Cafone è un modo di nascere e morire, di guardare il mondo, di respirare, di gioire e di soffrire. Cafone è un modo di pensare e di parlare senza aggettivi.
Le cose, le azioni, i dolori, sono tutti racchiusi e compiuti nel nome. Non hanno bisogno di aggettivi. La vita e la morte sono senza aggettivi.

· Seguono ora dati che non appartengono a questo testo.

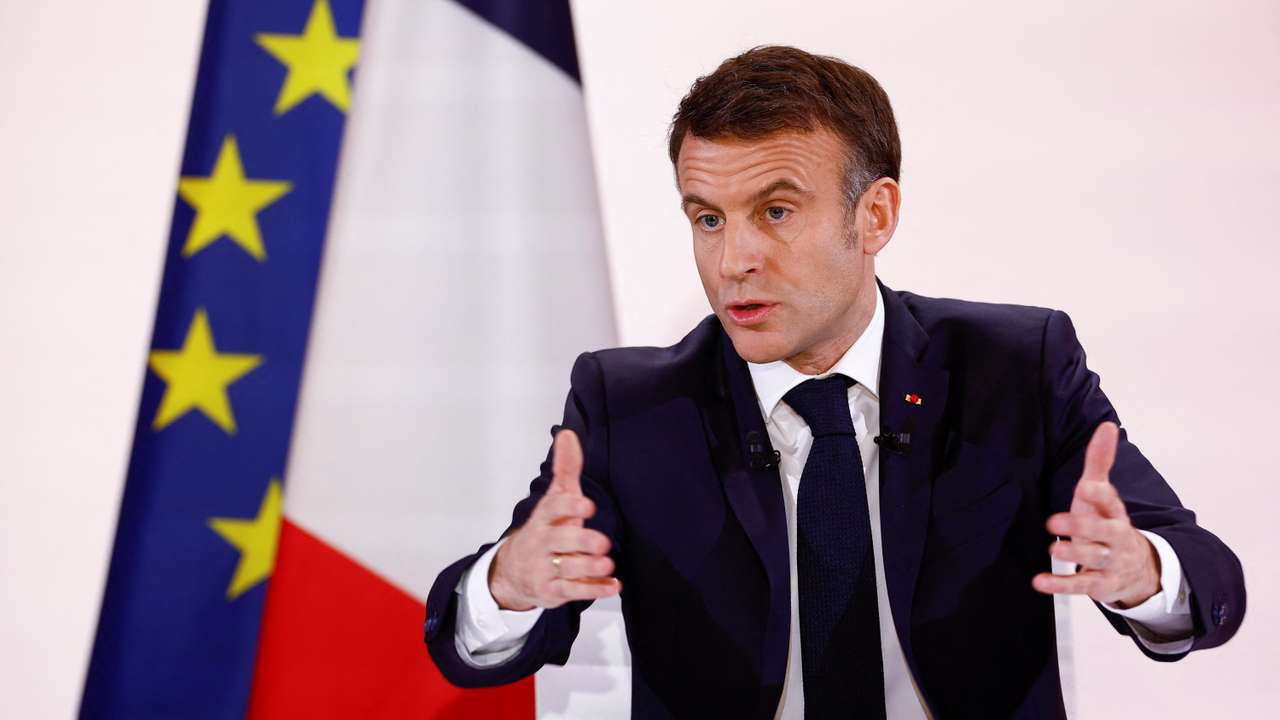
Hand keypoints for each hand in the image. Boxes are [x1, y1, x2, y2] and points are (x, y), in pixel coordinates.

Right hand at [488, 429, 621, 610]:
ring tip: (608, 564)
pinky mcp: (552, 591)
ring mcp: (545, 569)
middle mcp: (542, 543)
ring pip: (566, 569)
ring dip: (588, 567)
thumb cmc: (545, 530)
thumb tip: (567, 434)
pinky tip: (613, 585)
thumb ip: (565, 469)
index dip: (569, 506)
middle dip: (580, 541)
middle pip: (558, 541)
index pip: (552, 509)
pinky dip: (594, 589)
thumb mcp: (555, 499)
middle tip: (602, 542)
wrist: (513, 571)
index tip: (587, 504)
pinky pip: (573, 592)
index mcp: (543, 518)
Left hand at [1032, 421, 1161, 607]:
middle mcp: (1116, 537)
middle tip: (1053, 522)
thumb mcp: (1102, 493)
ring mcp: (1110, 562)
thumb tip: (1106, 425)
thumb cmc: (1108, 522)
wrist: (1136, 567)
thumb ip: (1100, 461)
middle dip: (1082, 528)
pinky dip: (1060, 585)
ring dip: (1074, 555)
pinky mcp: (1100, 585)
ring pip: (1096, 560)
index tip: (1086, 487)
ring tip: (1052, 550)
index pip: (1111, 502)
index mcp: (1115, 512)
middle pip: (1105, 533)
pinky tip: (1039, 582)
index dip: (1099, 495)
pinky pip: (1081, 586)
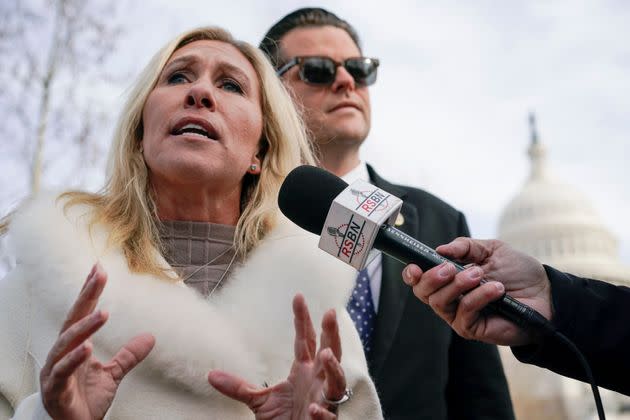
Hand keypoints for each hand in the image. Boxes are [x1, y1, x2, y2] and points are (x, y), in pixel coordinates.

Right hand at [39, 263, 154, 419]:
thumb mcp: (113, 374)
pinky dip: (74, 359)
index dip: (90, 291)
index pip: (82, 313)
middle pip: (73, 319)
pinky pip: (63, 371)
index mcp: (74, 346)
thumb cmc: (85, 399)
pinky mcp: (55, 389)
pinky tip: (87, 347)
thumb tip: (150, 337)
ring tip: (104, 313)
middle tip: (99, 274)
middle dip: (86, 296)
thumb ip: (128, 355)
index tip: (99, 269)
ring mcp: (55, 371)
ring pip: (67, 343)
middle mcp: (62, 354)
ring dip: (85, 327)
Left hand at [208, 294, 346, 419]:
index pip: (305, 340)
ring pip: (337, 379)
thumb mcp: (257, 401)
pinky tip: (313, 407)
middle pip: (329, 351)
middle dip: (331, 333)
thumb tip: (210, 375)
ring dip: (334, 367)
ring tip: (326, 355)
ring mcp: (323, 399)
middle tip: (329, 312)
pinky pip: (327, 414)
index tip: (298, 297)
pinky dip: (322, 411)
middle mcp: (317, 380)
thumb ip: (238, 387)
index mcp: (304, 370)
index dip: (303, 319)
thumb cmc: (283, 419)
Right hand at [402, 237, 552, 345]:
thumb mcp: (490, 249)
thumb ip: (464, 247)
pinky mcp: (473, 329)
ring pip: (439, 303)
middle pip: (423, 293)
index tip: (415, 266)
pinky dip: (478, 297)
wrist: (545, 292)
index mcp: (448, 279)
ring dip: (458, 285)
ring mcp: (459, 316)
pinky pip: (464, 313)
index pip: (420, 280)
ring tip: (479, 274)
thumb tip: (440, 249)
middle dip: (432, 278)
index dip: (412, 274)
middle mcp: (449, 299)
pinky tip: (496, 289)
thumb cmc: (517, 271)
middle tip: (450, 268)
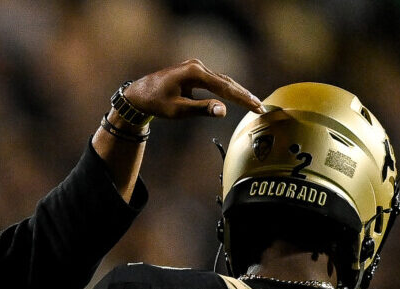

E allora Giuse Alemanno trascina il linguaggio verso la profondità delle sue storie. Anzi, della sua storia. Una sola storia: quella di gente sommersa fin dalla nascita dalla maledizione di dover continuamente fare il conto con la famelica ferocia del vivere, con i lupi che gironzolano intorno, con il lupo che è dentro se stessi, ma non nascosto. Con il lupo che azzanna ogni giorno e costringe a leccarsi la ferita lasciata dal morso. Perché è quella ferita lasciata dal morso del lupo che è dentro se stessi che immunizza e consente di sopravvivere alle ferite dei morsi lasciati da tutti gli altri lupi intorno.
Per il resto: non ci sono nemmeno i soldi per pagarsi la bara. Per il resto: bisogna ad ogni istante saltare il fosso della miseria nera che si spalanca nella terra nera.
Ci vuole coraggio a confrontarsi con temi del genere, di questi tempi. Di questi tempi il romanzo annusa il mercato e confeziona una storia compiacente. Solitamente esclude materie che richiedono – o che pretendono – da parte del lettore un coinvolgimento con la storia e una disponibilità a mettere in discussioni accomodanti certezze.
Giuse Alemanno ha trascurato ogni ragione di questo tipo. Non si è posto neppure il problema. Aveva una storia dentro da raccontare, probabilmente la stessa storia che avevano dentro migliaia di scatenatori che lavoravano da sole a sole dentro i solchi della terra nera. E l’ha scritta. E ogni volta che gli è capitato l’ha raccontata prima di scriverla. E continua a raccontarla ogni volta che gli capita. Con le stesse parole del libro. Con lo stesso vigore. Con la stessa appassionata indignazione per qualsivoglia celebrazione del buon tempo antico.
Fu Rina Durante, sette anni fa, a presentare il primo libro di Alemanno, che s’intitolava Racconti lupi. E Rina sapeva che saper scrivere è una cosa diversa dal saper raccontare. Per scrivere ci vuole conoscenza e competenza. Per raccontare ci vuole conoscenza, competenza. E passione.